Very cool indeed - though the Boston Viridis might be an easier way to get lots of ARM nodes in a rack.
As the platform is in Cambridge, I should remind everyone of the Cambridge MakeSpace which has just officially opened, and would be a great place to help build that kind of chassis.
I think the Boston Viridis falls into the "commercial blade server" category and as suggested in the conclusion is how it should be done if you were not using existing dev boards.
Is that an invite to show me round Cambridge MakeSpace? ;-) I was thinking about the open evening on tuesday but it is very inconvenient.
* They're not nearly as fast as an Intel server CPU. If you have a task that can be easily split across any number of machines this may not matter, but not every case is like that. For many tasks it's just more pleasant to have 10 fast machines than 50 slow ones.
* They're only 32-bit and 4GB is pretty small for a server these days. Aarch64 will address that whenever they become available and cheap.
* The low-CPU low-RAM tasks that todays ARM servers are well situated for is also easily handled by virtualized x86 in enterprise environments.
I'm a big ARM fan -- I've got 6 or 7 ARM machines I play with from time to time on my home network -- so I hope they make a credible run at the server space.
What other people have already mentioned: They are much less performing than x86/amd64 currently, and a lot of the ARM cores really suck these days when you want them perform CPU-intensive stuff: My i.mx6 and nvidia-tegra overheat without additional cooling. And look at the raspberry-π: The ethernet-controller/usb-hub combo eats about as much power as the CPU!
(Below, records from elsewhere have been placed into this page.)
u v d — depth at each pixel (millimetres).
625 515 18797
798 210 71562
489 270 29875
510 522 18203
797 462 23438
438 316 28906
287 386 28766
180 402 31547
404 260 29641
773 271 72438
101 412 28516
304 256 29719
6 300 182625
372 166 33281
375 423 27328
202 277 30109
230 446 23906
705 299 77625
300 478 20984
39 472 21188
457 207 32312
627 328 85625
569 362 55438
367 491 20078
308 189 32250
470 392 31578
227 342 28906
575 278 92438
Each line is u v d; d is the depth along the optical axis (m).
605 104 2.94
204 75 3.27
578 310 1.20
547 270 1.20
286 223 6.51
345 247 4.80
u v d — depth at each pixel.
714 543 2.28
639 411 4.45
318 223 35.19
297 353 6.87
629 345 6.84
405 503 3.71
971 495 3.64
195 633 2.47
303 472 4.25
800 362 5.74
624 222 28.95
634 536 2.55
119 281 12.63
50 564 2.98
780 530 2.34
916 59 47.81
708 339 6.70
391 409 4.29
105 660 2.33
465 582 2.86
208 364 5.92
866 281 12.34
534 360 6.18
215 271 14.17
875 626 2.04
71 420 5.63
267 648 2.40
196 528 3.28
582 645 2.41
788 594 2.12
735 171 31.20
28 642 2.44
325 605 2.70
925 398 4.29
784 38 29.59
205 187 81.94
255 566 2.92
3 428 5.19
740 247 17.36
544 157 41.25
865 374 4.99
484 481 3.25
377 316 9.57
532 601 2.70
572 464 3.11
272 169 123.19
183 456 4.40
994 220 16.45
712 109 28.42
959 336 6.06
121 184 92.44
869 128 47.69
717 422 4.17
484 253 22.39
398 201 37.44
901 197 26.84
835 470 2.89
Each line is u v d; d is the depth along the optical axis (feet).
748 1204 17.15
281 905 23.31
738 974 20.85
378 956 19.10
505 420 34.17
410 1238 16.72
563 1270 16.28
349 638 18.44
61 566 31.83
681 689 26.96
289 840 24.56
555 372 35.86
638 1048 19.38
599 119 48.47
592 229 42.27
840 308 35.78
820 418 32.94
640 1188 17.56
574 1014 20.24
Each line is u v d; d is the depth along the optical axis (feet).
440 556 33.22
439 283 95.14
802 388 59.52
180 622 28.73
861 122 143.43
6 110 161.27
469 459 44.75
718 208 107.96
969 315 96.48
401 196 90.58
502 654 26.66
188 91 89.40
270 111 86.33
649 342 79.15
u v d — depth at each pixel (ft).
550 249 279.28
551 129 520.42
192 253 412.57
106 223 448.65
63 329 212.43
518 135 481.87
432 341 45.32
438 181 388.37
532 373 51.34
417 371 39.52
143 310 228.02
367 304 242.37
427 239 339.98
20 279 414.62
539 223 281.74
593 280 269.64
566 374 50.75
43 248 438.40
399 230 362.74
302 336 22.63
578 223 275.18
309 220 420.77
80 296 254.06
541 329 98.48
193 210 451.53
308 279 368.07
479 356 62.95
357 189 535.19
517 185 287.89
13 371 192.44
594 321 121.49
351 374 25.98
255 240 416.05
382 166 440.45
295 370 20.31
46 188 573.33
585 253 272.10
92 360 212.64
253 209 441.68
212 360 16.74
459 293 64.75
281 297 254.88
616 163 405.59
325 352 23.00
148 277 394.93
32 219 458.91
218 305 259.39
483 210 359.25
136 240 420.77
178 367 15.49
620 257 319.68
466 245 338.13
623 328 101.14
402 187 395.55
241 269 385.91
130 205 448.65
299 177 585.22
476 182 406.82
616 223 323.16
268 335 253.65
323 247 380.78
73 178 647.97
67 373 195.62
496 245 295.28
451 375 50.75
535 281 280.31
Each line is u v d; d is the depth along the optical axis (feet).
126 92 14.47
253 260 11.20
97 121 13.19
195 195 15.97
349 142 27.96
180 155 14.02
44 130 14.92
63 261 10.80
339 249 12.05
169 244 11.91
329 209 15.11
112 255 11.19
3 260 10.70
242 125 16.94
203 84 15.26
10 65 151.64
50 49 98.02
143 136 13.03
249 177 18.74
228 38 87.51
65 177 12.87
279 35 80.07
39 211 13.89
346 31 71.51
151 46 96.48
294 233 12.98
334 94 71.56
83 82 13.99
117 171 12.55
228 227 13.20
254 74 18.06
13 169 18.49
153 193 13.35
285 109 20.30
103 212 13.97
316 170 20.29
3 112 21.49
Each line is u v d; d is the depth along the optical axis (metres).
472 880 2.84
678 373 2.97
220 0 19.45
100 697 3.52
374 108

Then, the state of "board support packages": In contrast to x86 you cannot run a linux-kernel as-is, but rather it has to be patched for that particular board (in most cases): The linux-kernel has to be supplied with a lot of information on compile-time that is commonly provided by the BIOS on your typical PC. Furthermore a lot of the peripherals present inside those tiny ARM-chips have to have their drivers added:
Now the Raspberry-π again, due to its popularity and enthusiastic community excels: You can basically get distributions with modern (now: 3.8.x) kernels ready to install. But if you are stuck on i.MX6, you get to use a patched 3.0.x-kernel (+2000 patches), with nvidia tegra it's at 3.1.x. [at least that was my experience with industrial boards up to a few weeks ago].
And those kernels tend to break in interesting ways as soon as you try to add your specific features, like getting a certain PCIe card to run with the i.MX6, or fiddle with the i2c-busses (on which power-management chips are present), ... and just are much, much, much less well-tested as the mainline kernels you are used to on "normal" PCs, or even the other more mature mainline architectures such as PowerPC (does anyone still use sparc/m68k/...?).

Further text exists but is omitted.